## WHAT THE TASK REQUIRES
Transcribe the lines of the entries below, starting at the line that contains "genus: Chroicocephalus" and ending at the last line of the entries, with both ends included.

┏━━

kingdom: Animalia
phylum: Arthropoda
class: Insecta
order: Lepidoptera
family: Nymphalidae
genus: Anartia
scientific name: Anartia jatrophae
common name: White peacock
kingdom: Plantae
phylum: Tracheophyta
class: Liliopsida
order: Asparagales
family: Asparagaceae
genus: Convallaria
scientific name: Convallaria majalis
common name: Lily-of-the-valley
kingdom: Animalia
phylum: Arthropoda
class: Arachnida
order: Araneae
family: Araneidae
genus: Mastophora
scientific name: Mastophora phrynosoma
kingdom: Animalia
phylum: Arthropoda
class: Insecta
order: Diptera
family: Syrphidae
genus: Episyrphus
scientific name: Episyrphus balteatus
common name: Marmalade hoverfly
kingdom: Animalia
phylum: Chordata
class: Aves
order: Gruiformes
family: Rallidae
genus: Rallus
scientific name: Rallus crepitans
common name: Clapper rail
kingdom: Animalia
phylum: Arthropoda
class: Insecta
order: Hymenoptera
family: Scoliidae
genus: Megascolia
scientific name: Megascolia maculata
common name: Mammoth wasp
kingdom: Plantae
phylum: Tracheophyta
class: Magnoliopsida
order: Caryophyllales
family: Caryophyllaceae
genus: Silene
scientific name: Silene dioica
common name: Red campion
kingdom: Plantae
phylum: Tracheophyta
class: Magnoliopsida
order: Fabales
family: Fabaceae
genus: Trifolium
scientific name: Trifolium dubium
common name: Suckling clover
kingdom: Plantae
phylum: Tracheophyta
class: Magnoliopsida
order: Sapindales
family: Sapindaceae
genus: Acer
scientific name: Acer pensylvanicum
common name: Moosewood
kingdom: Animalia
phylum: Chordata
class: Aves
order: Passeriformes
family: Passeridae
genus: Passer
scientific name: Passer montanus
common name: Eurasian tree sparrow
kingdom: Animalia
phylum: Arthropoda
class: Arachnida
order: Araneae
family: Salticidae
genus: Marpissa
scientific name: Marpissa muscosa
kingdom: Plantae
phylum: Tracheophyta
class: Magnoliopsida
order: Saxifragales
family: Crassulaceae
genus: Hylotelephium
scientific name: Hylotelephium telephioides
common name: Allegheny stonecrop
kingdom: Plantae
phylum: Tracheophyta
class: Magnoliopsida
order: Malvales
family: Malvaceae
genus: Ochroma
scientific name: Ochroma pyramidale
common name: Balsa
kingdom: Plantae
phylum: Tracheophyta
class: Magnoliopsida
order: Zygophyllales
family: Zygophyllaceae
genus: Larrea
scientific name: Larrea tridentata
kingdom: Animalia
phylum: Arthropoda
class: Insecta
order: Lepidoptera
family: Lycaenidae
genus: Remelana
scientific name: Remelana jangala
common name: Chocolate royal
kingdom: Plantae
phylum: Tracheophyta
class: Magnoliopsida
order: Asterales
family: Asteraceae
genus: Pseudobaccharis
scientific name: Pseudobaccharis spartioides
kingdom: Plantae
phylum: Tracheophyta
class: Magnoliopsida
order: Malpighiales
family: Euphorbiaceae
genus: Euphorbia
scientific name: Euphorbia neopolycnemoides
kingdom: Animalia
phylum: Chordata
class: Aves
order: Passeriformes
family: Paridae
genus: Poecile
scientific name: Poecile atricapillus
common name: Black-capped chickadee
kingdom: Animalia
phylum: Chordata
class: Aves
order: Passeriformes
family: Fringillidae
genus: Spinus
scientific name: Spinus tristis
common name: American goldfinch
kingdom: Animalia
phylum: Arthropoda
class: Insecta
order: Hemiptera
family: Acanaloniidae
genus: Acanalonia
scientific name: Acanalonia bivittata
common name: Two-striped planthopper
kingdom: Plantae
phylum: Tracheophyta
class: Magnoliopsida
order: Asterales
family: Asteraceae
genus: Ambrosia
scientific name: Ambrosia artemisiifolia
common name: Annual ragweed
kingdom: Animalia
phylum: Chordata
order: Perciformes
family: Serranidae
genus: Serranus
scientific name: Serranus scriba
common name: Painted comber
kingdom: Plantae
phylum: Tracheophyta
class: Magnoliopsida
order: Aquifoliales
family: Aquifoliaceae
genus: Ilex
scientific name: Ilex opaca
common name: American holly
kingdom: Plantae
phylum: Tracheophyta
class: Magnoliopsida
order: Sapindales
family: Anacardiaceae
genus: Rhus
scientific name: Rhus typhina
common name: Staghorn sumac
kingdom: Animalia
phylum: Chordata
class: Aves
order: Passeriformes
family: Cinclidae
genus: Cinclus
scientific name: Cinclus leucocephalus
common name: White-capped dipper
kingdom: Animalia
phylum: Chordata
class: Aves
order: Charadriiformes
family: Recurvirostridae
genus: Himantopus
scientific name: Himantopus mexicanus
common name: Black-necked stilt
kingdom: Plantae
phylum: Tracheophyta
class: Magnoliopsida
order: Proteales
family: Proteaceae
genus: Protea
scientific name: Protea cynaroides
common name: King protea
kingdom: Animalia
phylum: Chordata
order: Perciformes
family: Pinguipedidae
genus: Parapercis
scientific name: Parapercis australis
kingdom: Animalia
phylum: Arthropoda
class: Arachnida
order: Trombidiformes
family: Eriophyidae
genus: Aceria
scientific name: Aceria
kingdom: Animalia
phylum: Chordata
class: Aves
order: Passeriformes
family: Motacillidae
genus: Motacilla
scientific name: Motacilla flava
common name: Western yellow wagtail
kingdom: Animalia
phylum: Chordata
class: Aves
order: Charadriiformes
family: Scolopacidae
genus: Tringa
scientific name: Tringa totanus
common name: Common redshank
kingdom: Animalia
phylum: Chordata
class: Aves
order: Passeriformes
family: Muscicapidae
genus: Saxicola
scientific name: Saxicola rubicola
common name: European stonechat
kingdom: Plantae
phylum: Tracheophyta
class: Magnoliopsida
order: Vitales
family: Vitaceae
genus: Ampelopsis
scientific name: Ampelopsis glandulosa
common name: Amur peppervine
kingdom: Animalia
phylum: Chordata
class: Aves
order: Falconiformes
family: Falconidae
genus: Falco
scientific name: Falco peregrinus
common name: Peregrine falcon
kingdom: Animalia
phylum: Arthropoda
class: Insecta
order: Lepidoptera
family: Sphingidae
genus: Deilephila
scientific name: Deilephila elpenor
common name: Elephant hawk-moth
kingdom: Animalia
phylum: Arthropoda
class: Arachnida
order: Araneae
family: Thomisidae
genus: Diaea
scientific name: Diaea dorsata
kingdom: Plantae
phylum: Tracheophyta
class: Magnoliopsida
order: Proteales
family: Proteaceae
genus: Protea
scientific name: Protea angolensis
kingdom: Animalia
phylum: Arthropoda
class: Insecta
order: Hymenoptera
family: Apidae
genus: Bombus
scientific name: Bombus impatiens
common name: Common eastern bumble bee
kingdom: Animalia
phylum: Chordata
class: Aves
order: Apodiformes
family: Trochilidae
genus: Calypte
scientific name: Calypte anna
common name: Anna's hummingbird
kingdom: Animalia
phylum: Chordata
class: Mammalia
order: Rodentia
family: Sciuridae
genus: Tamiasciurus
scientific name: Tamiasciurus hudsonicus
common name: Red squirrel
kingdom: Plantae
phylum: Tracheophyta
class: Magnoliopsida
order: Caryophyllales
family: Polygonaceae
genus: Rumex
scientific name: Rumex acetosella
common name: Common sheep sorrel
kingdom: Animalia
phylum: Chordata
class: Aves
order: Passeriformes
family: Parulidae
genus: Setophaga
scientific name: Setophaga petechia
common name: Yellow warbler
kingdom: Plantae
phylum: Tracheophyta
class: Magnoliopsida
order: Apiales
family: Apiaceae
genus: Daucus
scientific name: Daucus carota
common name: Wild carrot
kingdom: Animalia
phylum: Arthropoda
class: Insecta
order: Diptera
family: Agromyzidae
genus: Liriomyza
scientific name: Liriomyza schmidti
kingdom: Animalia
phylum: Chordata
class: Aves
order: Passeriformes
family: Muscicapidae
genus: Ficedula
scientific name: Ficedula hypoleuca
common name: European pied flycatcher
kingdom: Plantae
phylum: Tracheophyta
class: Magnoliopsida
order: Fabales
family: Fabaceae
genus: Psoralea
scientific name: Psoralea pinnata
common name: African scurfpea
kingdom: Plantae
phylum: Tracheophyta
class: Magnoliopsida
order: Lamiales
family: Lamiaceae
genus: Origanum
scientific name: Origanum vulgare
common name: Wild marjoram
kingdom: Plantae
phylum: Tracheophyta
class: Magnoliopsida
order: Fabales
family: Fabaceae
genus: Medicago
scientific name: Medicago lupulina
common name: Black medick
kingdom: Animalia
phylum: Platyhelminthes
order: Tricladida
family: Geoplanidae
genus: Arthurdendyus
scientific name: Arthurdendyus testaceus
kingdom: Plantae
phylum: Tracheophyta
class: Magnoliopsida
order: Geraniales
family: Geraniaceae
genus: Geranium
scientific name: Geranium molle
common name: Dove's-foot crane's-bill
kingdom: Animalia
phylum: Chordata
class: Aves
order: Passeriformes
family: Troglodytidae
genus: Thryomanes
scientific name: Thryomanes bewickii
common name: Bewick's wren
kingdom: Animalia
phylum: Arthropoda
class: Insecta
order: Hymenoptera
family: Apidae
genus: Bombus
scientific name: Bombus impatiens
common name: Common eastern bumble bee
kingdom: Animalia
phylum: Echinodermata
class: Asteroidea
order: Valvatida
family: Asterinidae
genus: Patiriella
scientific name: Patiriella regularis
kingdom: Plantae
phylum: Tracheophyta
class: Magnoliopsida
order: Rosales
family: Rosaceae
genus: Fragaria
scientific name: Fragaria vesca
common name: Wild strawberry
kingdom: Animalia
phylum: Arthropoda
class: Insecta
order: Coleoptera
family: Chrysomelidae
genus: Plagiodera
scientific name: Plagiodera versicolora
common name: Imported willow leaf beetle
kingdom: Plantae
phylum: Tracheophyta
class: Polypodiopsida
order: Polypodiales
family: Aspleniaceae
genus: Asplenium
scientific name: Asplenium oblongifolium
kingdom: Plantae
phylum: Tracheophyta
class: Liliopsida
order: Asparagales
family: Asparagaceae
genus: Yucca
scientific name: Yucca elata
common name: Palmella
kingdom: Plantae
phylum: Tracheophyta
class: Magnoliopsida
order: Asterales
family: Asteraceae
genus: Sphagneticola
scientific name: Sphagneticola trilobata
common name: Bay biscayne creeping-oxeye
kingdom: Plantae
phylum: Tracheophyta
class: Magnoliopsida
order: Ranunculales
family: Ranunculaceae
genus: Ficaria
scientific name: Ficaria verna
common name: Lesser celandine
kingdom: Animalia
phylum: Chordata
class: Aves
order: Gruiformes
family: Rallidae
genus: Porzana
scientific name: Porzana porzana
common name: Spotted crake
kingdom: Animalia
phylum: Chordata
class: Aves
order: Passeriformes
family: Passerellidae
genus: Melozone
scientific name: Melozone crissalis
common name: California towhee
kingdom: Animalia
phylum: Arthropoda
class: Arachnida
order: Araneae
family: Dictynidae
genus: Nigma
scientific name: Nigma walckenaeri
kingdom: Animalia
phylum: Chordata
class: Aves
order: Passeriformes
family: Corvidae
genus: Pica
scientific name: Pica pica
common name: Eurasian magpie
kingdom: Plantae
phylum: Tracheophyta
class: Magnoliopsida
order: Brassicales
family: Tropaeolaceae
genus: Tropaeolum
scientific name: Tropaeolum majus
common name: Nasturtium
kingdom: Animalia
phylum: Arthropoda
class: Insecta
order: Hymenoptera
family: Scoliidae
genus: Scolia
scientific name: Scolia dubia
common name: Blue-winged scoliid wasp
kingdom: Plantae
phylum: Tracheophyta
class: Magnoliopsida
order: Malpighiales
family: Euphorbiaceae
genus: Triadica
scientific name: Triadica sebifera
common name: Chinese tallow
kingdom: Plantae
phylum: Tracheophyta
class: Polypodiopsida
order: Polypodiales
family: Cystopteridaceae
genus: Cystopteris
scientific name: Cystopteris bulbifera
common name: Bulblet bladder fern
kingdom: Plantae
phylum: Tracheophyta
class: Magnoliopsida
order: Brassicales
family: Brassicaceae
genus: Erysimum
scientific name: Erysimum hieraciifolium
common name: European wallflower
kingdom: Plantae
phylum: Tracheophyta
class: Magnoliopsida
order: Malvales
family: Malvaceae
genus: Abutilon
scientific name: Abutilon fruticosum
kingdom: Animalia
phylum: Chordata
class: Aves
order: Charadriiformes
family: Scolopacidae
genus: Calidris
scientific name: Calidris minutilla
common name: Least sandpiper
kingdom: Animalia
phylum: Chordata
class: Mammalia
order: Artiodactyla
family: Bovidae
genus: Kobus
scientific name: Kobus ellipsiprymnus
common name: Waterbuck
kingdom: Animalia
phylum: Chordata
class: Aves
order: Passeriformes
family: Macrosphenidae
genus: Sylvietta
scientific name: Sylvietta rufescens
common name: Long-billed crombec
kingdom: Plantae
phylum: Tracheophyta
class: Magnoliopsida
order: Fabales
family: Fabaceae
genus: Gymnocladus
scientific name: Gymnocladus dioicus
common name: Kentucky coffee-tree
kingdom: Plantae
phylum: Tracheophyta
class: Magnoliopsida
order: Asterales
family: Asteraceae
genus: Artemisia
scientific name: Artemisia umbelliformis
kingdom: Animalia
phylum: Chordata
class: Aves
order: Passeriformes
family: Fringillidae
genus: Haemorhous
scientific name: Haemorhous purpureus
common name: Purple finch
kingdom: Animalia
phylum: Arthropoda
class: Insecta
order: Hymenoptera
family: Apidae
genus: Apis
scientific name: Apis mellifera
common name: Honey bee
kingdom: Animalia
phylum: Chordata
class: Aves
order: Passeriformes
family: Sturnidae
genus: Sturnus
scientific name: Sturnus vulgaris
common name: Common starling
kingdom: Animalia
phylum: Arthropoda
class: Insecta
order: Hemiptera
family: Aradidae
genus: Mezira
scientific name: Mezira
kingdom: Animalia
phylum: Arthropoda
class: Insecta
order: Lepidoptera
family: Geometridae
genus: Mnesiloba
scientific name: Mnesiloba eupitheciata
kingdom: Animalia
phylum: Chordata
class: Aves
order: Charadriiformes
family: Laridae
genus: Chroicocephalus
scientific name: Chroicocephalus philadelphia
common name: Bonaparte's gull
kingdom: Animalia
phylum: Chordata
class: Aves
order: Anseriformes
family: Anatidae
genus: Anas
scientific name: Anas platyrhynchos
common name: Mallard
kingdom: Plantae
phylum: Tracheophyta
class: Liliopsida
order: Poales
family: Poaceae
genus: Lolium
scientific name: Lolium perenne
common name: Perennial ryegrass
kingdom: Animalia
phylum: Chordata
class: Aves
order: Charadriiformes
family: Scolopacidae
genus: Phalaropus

┗━━

## FINISHED TASK
genus: Chroicocephalus
scientific name: Chroicocephalus philadelphia
common name: Bonaparte's gull
kingdom: Animalia
phylum: Chordata
class: Aves
order: Anseriformes
family: Anatidae
genus: Anas
scientific name: Anas platyrhynchos
common name: Mallard
kingdom: Plantae
phylum: Tracheophyta
class: Liliopsida
order: Poales
family: Poaceae
genus: Lolium
scientific name: Lolium perenne
common name: Perennial ryegrass
kingdom: Animalia
phylum: Chordata
class: Aves
order: Charadriiformes
family: Scolopacidae
genus: Phalaropus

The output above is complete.